AtCoder Beginner Contest 136 A - D
点击标题可传送
A-Transfer
输出c -= (a - b),如果\(c\le0\)输出\(0\)
B - Uneven Numbers
给你一个\(n\),输出\(1\dots n\)中位数为奇数的数字有几个
#include <iostream>
#include <cstdio>
#include <cstring>
using namespace std;
int n;
int main() {
char t[200000];
scanf("%d", &n);
int cnt = 0;
for(int i = 1; i <= n; i++) {
sprintf(t, "%d", i);
if(strlen(t) & 1) cnt ++;
}
cout << cnt << '\n';
return 0;
}
C - Build Stairs
给你\(N\)个方块,它们各自的高度为\(H_i\)。对于这些方块,你必须对它们做一次以下操作:
- 让方块的高度减\(1\)
- 什么也不做
将排序后的方块存到一个数组中,然后对排序后的和原先的作差,若差值大于\(1\)则输出No,否则输出Yes
D - Gathering Children
一道模拟+思维的题目,经过推导可得到一些规律:
- 小孩最终会在
RL这一组位置 - 当\(r(L,\overbrace {R\dots ,R}^r,L)+l(R,\overbrace{L,\dots ,L}^l,R)\)为偶数时,\(r = l = \frac{l+r}{2}\).
- 当\(r>l\)时,如果\(r\)为偶数,则\(r=\lfloor \frac{l+r}{2}\rfloor ,l=\lceil \frac{l+r}{2}\rceil\);如果\(r\)为奇数,则\(r=\lceil \frac{l+r}{2}\rceil,l=\lfloor \frac{l+r}{2}\rfloor\).
- 当\(l>r\)时,如果\(l\)为奇数,则\(l=\lfloor \frac{l+r}{2}\rfloor,r=\lceil \frac{l+r}{2}\rceil\);如果\(l\)为偶数,则\(l=\lceil \frac{l+r}{2}\rceil,r=\lfloor \frac{l+r}{2}\rfloor\).

## 数据
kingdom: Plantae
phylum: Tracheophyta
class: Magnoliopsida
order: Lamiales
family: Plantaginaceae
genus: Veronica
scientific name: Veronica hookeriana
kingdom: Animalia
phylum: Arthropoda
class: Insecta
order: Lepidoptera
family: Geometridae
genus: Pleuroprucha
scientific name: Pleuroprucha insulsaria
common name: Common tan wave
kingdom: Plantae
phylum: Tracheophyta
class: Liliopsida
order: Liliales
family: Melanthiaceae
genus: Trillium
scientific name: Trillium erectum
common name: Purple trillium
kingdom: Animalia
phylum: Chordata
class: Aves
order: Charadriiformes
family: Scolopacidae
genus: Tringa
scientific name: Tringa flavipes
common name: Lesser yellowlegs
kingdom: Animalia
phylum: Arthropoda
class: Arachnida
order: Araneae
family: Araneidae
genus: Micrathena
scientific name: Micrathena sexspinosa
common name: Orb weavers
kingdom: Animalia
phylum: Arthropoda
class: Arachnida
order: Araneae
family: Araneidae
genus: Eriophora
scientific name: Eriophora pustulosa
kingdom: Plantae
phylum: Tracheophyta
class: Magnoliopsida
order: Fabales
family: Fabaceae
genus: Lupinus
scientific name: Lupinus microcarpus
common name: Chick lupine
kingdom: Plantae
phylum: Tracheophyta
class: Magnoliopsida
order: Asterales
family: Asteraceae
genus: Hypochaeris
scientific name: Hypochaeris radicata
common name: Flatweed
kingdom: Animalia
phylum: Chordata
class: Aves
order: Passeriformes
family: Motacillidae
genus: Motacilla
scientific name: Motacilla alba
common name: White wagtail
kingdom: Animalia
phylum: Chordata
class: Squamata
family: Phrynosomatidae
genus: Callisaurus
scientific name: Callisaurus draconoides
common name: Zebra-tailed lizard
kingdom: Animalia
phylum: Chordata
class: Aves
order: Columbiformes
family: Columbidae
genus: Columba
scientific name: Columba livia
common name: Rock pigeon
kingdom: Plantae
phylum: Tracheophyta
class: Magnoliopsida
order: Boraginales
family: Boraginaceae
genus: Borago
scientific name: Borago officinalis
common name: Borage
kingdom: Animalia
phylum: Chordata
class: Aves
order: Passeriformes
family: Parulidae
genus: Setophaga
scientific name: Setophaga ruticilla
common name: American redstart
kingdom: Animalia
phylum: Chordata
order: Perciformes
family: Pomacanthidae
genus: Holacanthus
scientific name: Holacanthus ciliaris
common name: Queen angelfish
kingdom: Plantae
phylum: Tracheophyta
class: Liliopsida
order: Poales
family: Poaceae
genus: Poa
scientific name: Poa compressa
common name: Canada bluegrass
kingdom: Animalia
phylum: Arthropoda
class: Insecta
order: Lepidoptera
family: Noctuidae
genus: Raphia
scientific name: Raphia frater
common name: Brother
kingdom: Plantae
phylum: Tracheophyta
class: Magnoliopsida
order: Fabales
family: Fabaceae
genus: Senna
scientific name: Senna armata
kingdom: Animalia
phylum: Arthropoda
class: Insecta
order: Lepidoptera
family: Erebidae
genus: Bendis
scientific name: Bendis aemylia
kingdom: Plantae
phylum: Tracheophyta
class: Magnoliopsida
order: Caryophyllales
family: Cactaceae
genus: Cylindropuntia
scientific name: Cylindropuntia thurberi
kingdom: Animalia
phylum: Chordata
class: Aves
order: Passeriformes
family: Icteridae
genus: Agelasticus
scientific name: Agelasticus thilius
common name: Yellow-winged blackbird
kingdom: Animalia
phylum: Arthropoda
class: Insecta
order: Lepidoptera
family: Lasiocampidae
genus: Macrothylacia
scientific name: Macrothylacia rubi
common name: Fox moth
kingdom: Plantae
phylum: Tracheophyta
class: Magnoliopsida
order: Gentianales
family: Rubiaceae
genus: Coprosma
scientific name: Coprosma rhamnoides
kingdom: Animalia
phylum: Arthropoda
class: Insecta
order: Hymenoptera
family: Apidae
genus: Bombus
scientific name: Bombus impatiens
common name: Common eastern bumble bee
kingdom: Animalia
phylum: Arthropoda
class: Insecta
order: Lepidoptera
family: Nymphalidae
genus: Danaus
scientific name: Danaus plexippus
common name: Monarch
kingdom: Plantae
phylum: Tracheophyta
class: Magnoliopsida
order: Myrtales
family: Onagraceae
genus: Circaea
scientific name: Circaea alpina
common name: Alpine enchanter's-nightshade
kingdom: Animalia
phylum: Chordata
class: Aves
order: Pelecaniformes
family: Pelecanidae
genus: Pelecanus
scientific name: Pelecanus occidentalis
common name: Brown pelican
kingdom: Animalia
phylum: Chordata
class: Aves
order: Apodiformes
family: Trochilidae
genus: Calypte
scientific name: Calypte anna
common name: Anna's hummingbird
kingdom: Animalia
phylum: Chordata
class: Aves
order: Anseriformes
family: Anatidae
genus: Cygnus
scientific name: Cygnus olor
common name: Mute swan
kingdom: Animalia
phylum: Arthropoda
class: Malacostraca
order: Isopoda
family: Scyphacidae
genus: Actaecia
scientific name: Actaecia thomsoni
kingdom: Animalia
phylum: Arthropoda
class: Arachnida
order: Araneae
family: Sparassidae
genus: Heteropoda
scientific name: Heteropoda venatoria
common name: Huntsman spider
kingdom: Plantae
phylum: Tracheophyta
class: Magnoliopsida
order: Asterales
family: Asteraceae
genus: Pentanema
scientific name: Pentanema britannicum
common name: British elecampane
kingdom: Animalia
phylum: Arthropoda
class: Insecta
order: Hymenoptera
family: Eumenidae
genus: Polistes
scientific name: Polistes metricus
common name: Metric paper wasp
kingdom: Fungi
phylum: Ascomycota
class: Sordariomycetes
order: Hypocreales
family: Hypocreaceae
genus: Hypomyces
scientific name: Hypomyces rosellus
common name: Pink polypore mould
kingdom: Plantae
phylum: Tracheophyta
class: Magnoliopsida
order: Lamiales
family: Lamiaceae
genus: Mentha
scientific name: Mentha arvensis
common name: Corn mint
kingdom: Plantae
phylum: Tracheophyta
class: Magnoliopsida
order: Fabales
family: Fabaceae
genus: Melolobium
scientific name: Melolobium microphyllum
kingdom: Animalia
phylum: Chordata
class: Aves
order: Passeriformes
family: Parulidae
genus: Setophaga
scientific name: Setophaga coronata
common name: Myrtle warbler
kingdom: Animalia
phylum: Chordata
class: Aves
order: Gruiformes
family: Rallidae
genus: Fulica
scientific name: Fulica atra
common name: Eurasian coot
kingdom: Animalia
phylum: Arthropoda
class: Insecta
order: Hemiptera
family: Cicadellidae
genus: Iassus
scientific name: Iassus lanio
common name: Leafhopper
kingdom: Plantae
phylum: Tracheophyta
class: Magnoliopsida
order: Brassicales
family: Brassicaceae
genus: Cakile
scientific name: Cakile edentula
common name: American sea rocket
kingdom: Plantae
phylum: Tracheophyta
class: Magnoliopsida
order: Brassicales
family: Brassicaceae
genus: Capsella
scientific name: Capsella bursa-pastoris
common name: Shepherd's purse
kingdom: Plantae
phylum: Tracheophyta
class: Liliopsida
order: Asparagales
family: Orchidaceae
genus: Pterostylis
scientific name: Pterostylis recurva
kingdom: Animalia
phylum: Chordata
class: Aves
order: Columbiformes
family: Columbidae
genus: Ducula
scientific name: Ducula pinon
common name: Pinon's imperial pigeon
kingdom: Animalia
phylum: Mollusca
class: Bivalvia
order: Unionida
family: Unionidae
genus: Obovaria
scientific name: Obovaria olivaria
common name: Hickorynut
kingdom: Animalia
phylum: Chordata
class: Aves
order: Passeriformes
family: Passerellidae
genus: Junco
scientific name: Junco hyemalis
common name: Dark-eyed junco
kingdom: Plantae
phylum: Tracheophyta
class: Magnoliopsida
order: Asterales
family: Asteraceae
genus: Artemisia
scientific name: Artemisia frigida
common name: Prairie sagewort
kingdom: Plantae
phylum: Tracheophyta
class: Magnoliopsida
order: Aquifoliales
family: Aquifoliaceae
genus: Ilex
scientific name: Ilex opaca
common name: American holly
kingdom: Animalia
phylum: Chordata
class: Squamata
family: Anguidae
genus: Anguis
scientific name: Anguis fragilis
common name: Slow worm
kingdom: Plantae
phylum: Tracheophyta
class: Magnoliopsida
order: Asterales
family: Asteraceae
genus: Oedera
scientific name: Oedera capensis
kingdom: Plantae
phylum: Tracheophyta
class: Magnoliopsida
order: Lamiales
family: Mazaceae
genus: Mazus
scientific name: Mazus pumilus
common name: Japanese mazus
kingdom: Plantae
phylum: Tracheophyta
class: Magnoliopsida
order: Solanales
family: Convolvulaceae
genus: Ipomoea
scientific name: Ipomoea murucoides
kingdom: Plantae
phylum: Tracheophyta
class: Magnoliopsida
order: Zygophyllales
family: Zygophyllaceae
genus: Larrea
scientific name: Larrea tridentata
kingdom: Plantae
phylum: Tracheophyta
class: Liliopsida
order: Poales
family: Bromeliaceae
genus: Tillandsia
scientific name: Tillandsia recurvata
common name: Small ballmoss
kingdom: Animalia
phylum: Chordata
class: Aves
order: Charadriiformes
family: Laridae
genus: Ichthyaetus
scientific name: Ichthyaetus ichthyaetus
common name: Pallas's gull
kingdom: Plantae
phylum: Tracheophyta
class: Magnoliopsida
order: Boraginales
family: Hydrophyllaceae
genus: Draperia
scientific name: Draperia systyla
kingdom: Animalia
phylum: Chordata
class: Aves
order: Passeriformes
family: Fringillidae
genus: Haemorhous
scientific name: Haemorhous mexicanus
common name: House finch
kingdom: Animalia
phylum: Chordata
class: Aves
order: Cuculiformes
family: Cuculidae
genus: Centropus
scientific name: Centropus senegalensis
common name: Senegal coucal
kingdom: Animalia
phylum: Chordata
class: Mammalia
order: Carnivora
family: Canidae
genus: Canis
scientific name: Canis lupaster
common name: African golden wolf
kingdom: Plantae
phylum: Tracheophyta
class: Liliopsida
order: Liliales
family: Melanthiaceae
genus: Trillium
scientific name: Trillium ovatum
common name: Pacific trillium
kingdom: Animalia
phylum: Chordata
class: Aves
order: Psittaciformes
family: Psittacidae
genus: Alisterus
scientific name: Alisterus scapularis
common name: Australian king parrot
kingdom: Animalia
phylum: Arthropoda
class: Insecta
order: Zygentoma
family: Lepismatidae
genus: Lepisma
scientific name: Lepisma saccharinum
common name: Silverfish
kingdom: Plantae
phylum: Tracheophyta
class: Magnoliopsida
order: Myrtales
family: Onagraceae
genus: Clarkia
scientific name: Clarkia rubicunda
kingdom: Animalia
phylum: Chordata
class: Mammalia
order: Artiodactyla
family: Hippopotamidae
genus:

## 任务目标
用两句话概括上面的节选文字。

## 任务完成
这是 AtCoder Beginner Contest 136 A 到 D 题的题解:A 题输出 c -= (a - b),结果不大于 0 时输出 0;B 题统计 1 到 n 中位数为奇数的数字个数，并附有代码。C 题要求对每个方块做一次高度减 1 或什么也不做的操作，再按差值是否大于 1 输出 No 或 Yes;D 题是一道模拟加思维的题目，小孩最终会停在 RL 这一组位置，文中按 r 与 l 的大小和奇偶给出了人数分配的规律。